Machine-readable hardware designs:
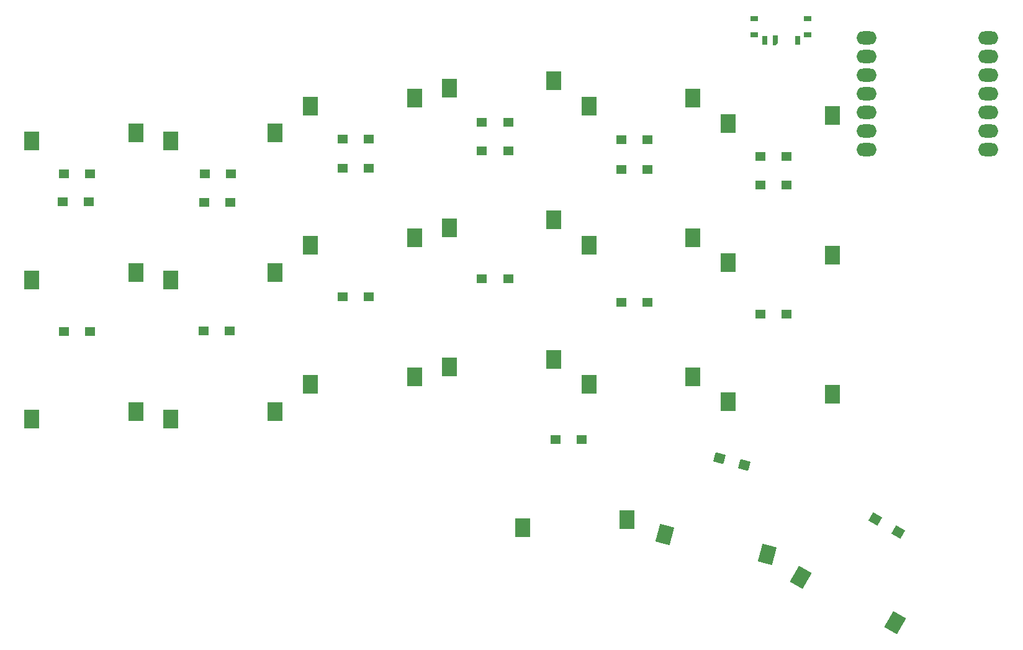
<source format=gtp>
%TF.GenerationSoftware,KiCad,Pcbnew,8.0.5*%
%TF.CreationDate,2024-10-09T13:19:01+03:00*%
%TF.ProjectId,1_3,315f332e-6b69-4636-9164-5f7063625858,rev?*%
%TF.SameCoordinates,Original*%
%TF.FileFunction,Paste,Top*%
%TF.FilePolarity,Positive*%
%FSLAX46Y46*%
G04 Gerber Fmt 4.6, Leading zero omitted, Abs format (unit mm)*
G04 Created by KiCad (PCBNEW 8.0.5) date 2024-10-09 13:19:01*
%MOMM*%
%LPD*%
G01*
G04 APERTURE LIST*
G04 Aperture macros list*
%AMRotRect*
0 Rectangle, with rotation*
0 The origin of the aperture is its center*
0 $1 length*
0 $2 width*
0 $3 Rotation angle, in degrees counterclockwise*
0 Add horizontal line*
21,1,$1,$2,0,0,$3*%
%AMOutline5P*
0 Free polygon, 5 corners , with rotation*
0 The origin of the aperture is its center*
0 number of corners: always 5*
0 $1 to $10 corner X, Y*
0 $11 Rotation angle, in degrees counterclockwise*
0 create outline with 5 corners*
4,1,5,$1,$2,$3,$4,$5,$6,$7,$8,$9,$10,$1,$2,$11*%
%AMOutline6P*
0 Free polygon, 6 corners , with rotation*
0 The origin of the aperture is its center*
0 number of corners: always 6*
0 $1 to $12 corner X, Y*
0 $13 Rotation angle, in degrees counterclockwise*
0 create outline with 6 corners*
4,1,6,$1,$2,$3,$4,$5,$6,$7,$8,$9,$10,$11,$12,$1,$2,$13*%
%AMOutline7P*
0 Free polygon, 7 corners , with rotation*
0 The origin of the aperture is its center*
0 number of corners: always 7*
0 $1 to $14 corner X, Y*
0 $15 Rotation angle, in degrees counterclockwise*
0 create outline with 7 corners*
4,1,7,$1,$2,$3,$4,$5,$6,$7,$8,$9,$10,$11,$12,$13,$14,$1,$2,$15*%
%AMOutline8P*
0 Free polygon, 8 corners , with rotation*
0 The origin of the aperture is its center*
0 number of corners: always 8*
0 $1 to $16 corner X, Y*
0 $17 Rotation angle, in degrees counterclockwise*
0 create outline with 8 corners*
4,1,8,$1,$2,$3,$4,$5,$6,$7,$8,$9,$10,$11,$12,$13,$14,$15,$16,$1,$2,$17*%
G04 Aperture macros list end*
%ADD10RotRect,2.000000X2.500000X330.000000*%
%ADD11R,2.000000X2.500000*%
%ADD12RotRect,2.000000X2.500000X345.000000*%
%ADD13RotRect,1.425000X1.300000X165.000000*%
%ADD14R,1.425000X1.300000*%
%ADD15RotRect,1.425000X1.300000X150.000000*%
%ADD16O,2.750000X1.800000*%
%ADD17R,1.000000X0.800000*%
%ADD18R,0.700000X1.280000*%
%ADD19Outline5P,-0.350000X0.640000X0.350000X0.640000X0.350000X-0.360000X0.070000X-0.640000X-0.350000X-0.640000X0.000000*%
G04 APERTURE END LIST*
D10*
X183232906Y-132298819D03*
X196055467Y-138489492D03*
D11*
X116300000Y-86990970D03*
X130500000Y-85940970D03*
D12*
X164658126Y-126472581D03*
X178646033Y-129133590D03*
D11*
X97300000Y-72740970D03*
X111500000Y-71690970D03*
X78300000Y-91740970D03*
X92500000Y-90690970D03*
X154300000Y-67990970D03*
X168500000Y-66940970D03*
X116300000Y-105990970D03*
X130500000Y-104940970D03*
X173300000Y-89365970D03*
X187500000Y-88315970D03*
X173300000Y-70365970D03*
X187500000Y-69315970D03*
X154300000Y-105990970D03*
X168500000Y-104940970D03*
X154300000Y-86990970D03*
X168500000Y-85940970D03*
X116300000Y-67990970D03*
X130500000Y-66940970D03*
X173300000Y-108365970D03*
X187500000Y-107315970D03*
X97300000Y-91740970D03*
X111500000Y-90690970D03*
X135300000Y-65615970D03*
X149500000Y-64565970D03*
X145300000Y-125490700D03*
X159500000Y-124440700D03*
X78300000Y-72740970D03*
X92500000Y-71690970D03*
X135300000Y-103615970D03*
X149500000Y-102565970D03*
X97300000Y-110740970D03*
X111500000Y-109690970D03*
X78300000Y-110740970D03*
X92500000Y-109690970D03*
X135300000Y-84615970D03*
X149500000Y-83565970D03*
D13*
X175526592Y-116962639D03*
X172073408Y-116037361D03*
D14*
X181287500Y-96400000D03*
X177712500Y-96400000D03*
D15*
X196448020Y-126093750D03*
X193351980Y-124306250D03*
D14*
X153287500Y-113500000D03*
X149712500Y-113500000D03*
X105487500Y-77300000D03*
X101912500Y-77300000D03*
X105419500Y-81197000D03*
X101844500Y-81197000D03*
X162287500Y-94800000D03*
X158712500Y-94800000D03*
X181287500Y-74900000D03*
X177712500Y-74900000D03*
X86115500Y-81070000D03*
X82540500Y-81070000D03*
X181287500Y-78800000D03*
X177712500Y-78800000D03*
X143287500Y-70200000D03*
X139712500Y-70200000D03*
X143287500Y-74100000D03*
X139712500Y-74100000D03*
D16*
X208794960Y-58696046D03*
X208794960Y-61236046D03*
X208794960Y-63776046D03*
X208794960Y-66316046D03*
X208794960Y-68856046D03*
X208794960Y-71396046D03*
X208794960Y-73936046D03*
X192205040Y-73936046D03*
X192205040Y-71396046D03*
X192205040Y-68856046D03*
X192205040Y-66316046D03*
X192205040Y-63776046D03*
X192205040Y-61236046D03*
X192205040Y-58696046D03*
D14*
X162287500Y-72600000D03*
X158712500Y-72600000D03*
X124287500Y-72500000D03*
X120712500Y-72500000D03*
X143287500Y-91600000D03*
X139712500Y-91600000D03*
X86287500Y-98800000D03*
X82712500Y-98800000D03*
X162287500Y-76700000D03*
X158712500Y-76700000D03*
D17*
X184150000Y-58300970D03*
X184150000Y-56080970D03*
X176850000Y-58300970D03*
X176850000Y-56080970D03*
D18*
X182750000Y-59060970D03*
D19*
X179750000Y-59060970D03*
D18*
X178250000Y-59060970D03*
D14*
X124287500Y-76500000D03*
X120712500Y-76500000D03*
X86287500Y-77260000D03*
X82712500Y-77260000D03*
X124287500Y-94000000D03*
X120712500Y-94000000D03*
X105287500Y-98700000D03*
X101712500Y-98700000D03*
M02*

</source>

About this task:
Without the pictures, restate each entry exactly.

Solution to this problem:
<source format=gtp>
%TF.GenerationSoftware,KiCad,Pcbnew,8.0.5*%
%TF.CreationDate,2024-10-09T13:19:01+03:00*%
%TF.ProjectId,1_3,315f332e-6b69-4636-9164-5f7063625858,rev?*%
%TF.SameCoordinates,Original*%
%TF.FileFunction,Paste,Top*%
%TF.FilePolarity,Positive*%
%FSLAX46Y46*%
G04 Gerber Fmt 4.6, Leading zero omitted, Abs format (unit mm)*
G04 Created by KiCad (PCBNEW 8.0.5) date 2024-10-09 13:19:01*
%MOMM*%
%LPD*%
G01*
G04 APERTURE LIST*
G04 Aperture macros list*
%AMRotRect*
0 Rectangle, with rotation*
0 The origin of the aperture is its center*
0 $1 length*
0 $2 width*
0 $3 Rotation angle, in degrees counterclockwise*
0 Add horizontal line*
21,1,$1,$2,0,0,$3*%
%AMOutline5P*
0 Free polygon, 5 corners , with rotation*
0 The origin of the aperture is its center*
0 number of corners: always 5*
0 $1 to $10 corner X, Y*
0 $11 Rotation angle, in degrees counterclockwise*
0 create outline with 5 corners*
4,1,5,$1,$2,$3,$4,$5,$6,$7,$8,$9,$10,$1,$2,$11*%
%AMOutline6P*
0 Free polygon, 6 corners , with rotation*
0 The origin of the aperture is its center*
0 number of corners: always 6*
0 $1 to $12 corner X, Y*
0 $13 Rotation angle, in degrees counterclockwise*
0 create outline with 6 corners*
4,1,6,$1,$2,$3,$4,$5,$6,$7,$8,$9,$10,$11,$12,$1,$2,$13*%
%AMOutline7P*
0 Free polygon, 7 corners , with rotation*
0 The origin of the aperture is its center*
0 number of corners: always 7*
0 $1 to $14 corner X, Y*
0 $15 Rotation angle, in degrees counterclockwise*
0 create outline with 7 corners*
4,1,7,$1,$2,$3,$4,$5,$6,$7,$8,$9,$10,$11,$12,$13,$14,$1,$2,$15*%
%AMOutline8P*
0 Free polygon, 8 corners , with rotation*
0 The origin of the aperture is its center*
0 number of corners: always 8*
0 $1 to $16 corner X, Y*
0 $17 Rotation angle, in degrees counterclockwise*
0 create outline with 8 corners*
4,1,8,$1,$2,$3,$4,$5,$6,$7,$8,$9,$10,$11,$12,$13,$14,$15,$16,$1,$2,$17*%
G04 Aperture macros list end*
%ADD10RotRect,2.000000X2.500000X330.000000*%
%ADD11R,2.000000X2.500000*%
%ADD12RotRect,2.000000X2.500000X345.000000*%
%ADD13RotRect,1.425000X1.300000X165.000000*%
%ADD14R,1.425000X1.300000*%
%ADD15RotRect,1.425000X1.300000X150.000000*%
%ADD16O,2.750000X1.800000*%
%ADD17R,1.000000X0.800000*%
%ADD18R,0.700000X1.280000*%
%ADD19Outline5P,-0.350000X0.640000X0.350000X0.640000X0.350000X-0.360000X0.070000X-0.640000X-0.350000X-0.640000X0.000000*%
G04 APERTURE END LIST*
D10*
X183232906Y-132298819D03*
X196055467Y-138489492D03*
D11*
X116300000Y-86990970D03*
X130500000Y-85940970D03*
D12*
X164658126Y-126472581D03*
X178646033Y-129133590D03*
D11*
X97300000Y-72740970D03*
X111500000Y-71690970D03*
X78300000Y-91740970D03*
X92500000Y-90690970D03*
X154300000Y-67990970D03*
X168500000Y-66940970D03*
X116300000Y-105990970D03*
X130500000Y-104940970D03*
X173300000Y-89365970D03*
X187500000Y-88315970D03*
X173300000Y-70365970D03*
X187500000Y-69315970D03*
X154300000Y-105990970D03*
X168500000Y-104940970D03*
X154300000Y-86990970D03*
X168500000Y-85940970D03*
X116300000Y-67990970D03*
X130500000Y-66940970D03*
X173300000Y-108365970D03*
X187500000Y-107315970D03*
X97300000Y-91740970D03*
X111500000Y-90690970D03*
X135300000Y-65615970D03*
X149500000Y-64565970D03*
X145300000Y-125490700D03*
X159500000Y-124440700D03*
X78300000Y-72740970D03*
X92500000Y-71690970D03*
X135300000Y-103615970D03*
X149500000Y-102565970D03*
X97300000Y-110740970D03*
X111500000Y-109690970D03*
X78300000Y-110740970D03*
X92500000Y-109690970D03*
X135300000Y-84615970D03*
X149500000Y-83565970D03*
D13*
X175526592Y-116962639D03*
X172073408Y-116037361D03*
D14*
X181287500Y-96400000D03*
X177712500Y-96400000D03*
D15*
X196448020Y-126093750D03*
X193351980Y-124306250D03*
D14*
X153287500Y-113500000D03*
X149712500Y-113500000D03*
X105487500Y-77300000D03*
X101912500Y-77300000D03*
X105419500Y-81197000D03*
X101844500Y-81197000D03*
X162287500Y-94800000D03*
X158712500Y-94800000D03*
X181287500Y-74900000D03*
X177712500Y-74900000D03*
X86115500Y-81070000D03*
X82540500Y-81070000D03*
X181287500Y-78800000D03*
X177712500Y-78800000D03*
X143287500Y-70200000D03*
X139712500Y-70200000D03*
X143287500Y-74100000D03*
X139712500Y-74100000D03*
D16*
X208794960Y-58696046D03*
X208794960Y-61236046D03*
X208794960Y-63776046D03*
X208794960Y-66316046D03*
X208794960Y-68856046D03*
X208794960Y-71396046D03*
X208794960Y-73936046D03*
X192205040Y-73936046D03*
X192205040Y-71396046D03*
X192205040Y-68856046D03*
X192205040Y-66316046D03*
X192205040Y-63776046D03*
X192205040Y-61236046D03*
X192205040Y-58696046D03*
D14*
X162287500Y-72600000D03*
X158712500Y-72600000D03*
X124287500Y-72500000D03*
X120712500Y-72500000D03*
X143287500Y-91600000D03*
X139712500Y-91600000D03*
X86287500Y-98800000D03*
X82712500Y-98800000D03*
X162287500Y-76700000D03*
X158712500Y-76700000D03*
D17*
X184150000Y-58300970D03*
X184150000Y-56080970D03*
X176850000Y-58300970D03*
X176850000Y-56080970D03*
D18*
X182750000Y-59060970D03*
D19*
X179750000Y-59060970D03*
D18*
X178250000Y-59060970D03*
D14*
X124287500Y-76500000D03*
X120712500Y-76500000D03*
X86287500Y-77260000D03*
X82712500Y-77260000D03*
X124287500Y-94000000D03*
X120712500Y-94000000D03*
X105287500Y-98700000D03*
X101712500Y-98700000D03*
M02*

</source>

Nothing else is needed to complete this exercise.